In my Father’s house are many mansions: if it were not so, I would have told you. I go to prepare a place for you. And if I go to prepare a place for you, I will come again, and receive you unto myself; that where I am, there ye may be also.” John 14:2,3

It’s mind blowing to me that He’s not only preparing a place for us, but also that He wants us where He is. No matter the size, architectural style, paint color, flooring, or acreage of the homestead He graciously GIVES us, it will be our personally ideal home. A home like no other. A home like our humanly minds can’t comprehend. Our resting place. And we will have Jesus as our neighbor! I can’t imagine a warmer welcome.

Have you ever thought about the fact that there will be no more grocery bills, school bills, medical bills, day care, vacation costs, or taxes?
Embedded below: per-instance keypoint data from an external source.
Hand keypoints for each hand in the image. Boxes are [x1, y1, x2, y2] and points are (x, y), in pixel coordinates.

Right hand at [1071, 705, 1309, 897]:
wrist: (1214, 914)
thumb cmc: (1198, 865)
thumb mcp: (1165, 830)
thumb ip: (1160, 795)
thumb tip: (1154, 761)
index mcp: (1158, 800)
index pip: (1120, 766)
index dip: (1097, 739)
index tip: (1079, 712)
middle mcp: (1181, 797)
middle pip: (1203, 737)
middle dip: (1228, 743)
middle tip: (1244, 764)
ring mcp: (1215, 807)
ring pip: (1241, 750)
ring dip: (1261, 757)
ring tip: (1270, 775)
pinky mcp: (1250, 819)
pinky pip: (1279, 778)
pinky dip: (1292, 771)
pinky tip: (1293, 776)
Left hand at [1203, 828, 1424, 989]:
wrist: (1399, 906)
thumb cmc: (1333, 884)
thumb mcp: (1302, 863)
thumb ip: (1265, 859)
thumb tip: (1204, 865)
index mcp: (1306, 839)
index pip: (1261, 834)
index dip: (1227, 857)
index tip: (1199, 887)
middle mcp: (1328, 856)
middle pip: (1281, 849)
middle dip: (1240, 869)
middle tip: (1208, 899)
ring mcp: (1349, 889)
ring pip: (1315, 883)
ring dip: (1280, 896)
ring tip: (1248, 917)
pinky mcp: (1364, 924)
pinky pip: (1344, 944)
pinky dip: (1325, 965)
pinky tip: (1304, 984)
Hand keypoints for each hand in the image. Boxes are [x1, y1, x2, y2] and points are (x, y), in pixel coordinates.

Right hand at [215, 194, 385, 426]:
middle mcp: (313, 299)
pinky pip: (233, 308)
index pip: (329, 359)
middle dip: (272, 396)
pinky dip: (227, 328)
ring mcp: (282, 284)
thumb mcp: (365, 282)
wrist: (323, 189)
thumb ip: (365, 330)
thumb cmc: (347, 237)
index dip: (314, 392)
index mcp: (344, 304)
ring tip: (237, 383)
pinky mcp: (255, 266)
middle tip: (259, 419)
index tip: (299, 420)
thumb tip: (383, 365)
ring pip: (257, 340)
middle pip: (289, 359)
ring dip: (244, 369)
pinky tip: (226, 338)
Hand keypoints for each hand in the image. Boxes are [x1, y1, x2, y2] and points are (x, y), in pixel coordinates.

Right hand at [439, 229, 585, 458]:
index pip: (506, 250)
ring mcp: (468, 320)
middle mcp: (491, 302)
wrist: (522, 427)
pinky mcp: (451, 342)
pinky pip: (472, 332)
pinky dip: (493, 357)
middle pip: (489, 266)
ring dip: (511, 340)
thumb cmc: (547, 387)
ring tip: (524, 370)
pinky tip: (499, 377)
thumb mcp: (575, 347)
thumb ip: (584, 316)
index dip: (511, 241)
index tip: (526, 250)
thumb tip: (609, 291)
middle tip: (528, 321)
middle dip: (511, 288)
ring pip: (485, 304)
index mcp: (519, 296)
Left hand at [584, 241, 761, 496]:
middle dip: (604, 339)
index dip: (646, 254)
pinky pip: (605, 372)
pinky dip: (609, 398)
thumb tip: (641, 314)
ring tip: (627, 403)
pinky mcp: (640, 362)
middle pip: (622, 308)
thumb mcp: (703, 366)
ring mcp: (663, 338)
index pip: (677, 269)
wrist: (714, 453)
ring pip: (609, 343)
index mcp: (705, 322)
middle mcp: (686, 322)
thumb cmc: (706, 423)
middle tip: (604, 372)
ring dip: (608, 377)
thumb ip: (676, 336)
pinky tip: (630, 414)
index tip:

We work and work and work and pay and pay and pay. We work hard to pay our bills and hope for some leftover money to entertain ourselves and our families with. In Heaven there will be no need for any of these expenses.

We won’t need checkbooks, ATMs, credit cards, insurance, retirement accounts, or new tires. No travel costs. No baggage fees. No security lines. No gas pumps. No oil changes. No tolls. No hotel costs. Life will be an eternal all-inclusive vacation from what we’ve grown accustomed to. I can’t even imagine…

No eye has seen, no ear has heard, and no mind has imagined the things that God has prepared for those who love Him. 1 Corinthians 2:9

Where the streets are paved with gold and the gates are made of pearls, there is no need for online bill pay, stamps, or paydays. The relief of all financial responsibilities is not something I used to think about when I thought of Heaven. Now, raising 2 girls, it strikes a much deeper chord. There are so many reasons I yearn for Heaven…..

No more death, seeing our loved ones again, no more physical or emotional pain, no more violence, no more diseases to catch or panic over, and living in the light of The Lord’s physical presence gives me more hope and excitement than I can articulate with this keyboard!

Coolest part? God wants us home with Him even more than we want to go home! Now, that’s hard to imagine. He is the ultimate Provider. He sent His Son to die for us so that we could live with Him there….forever. ALL EXPENSES PAID!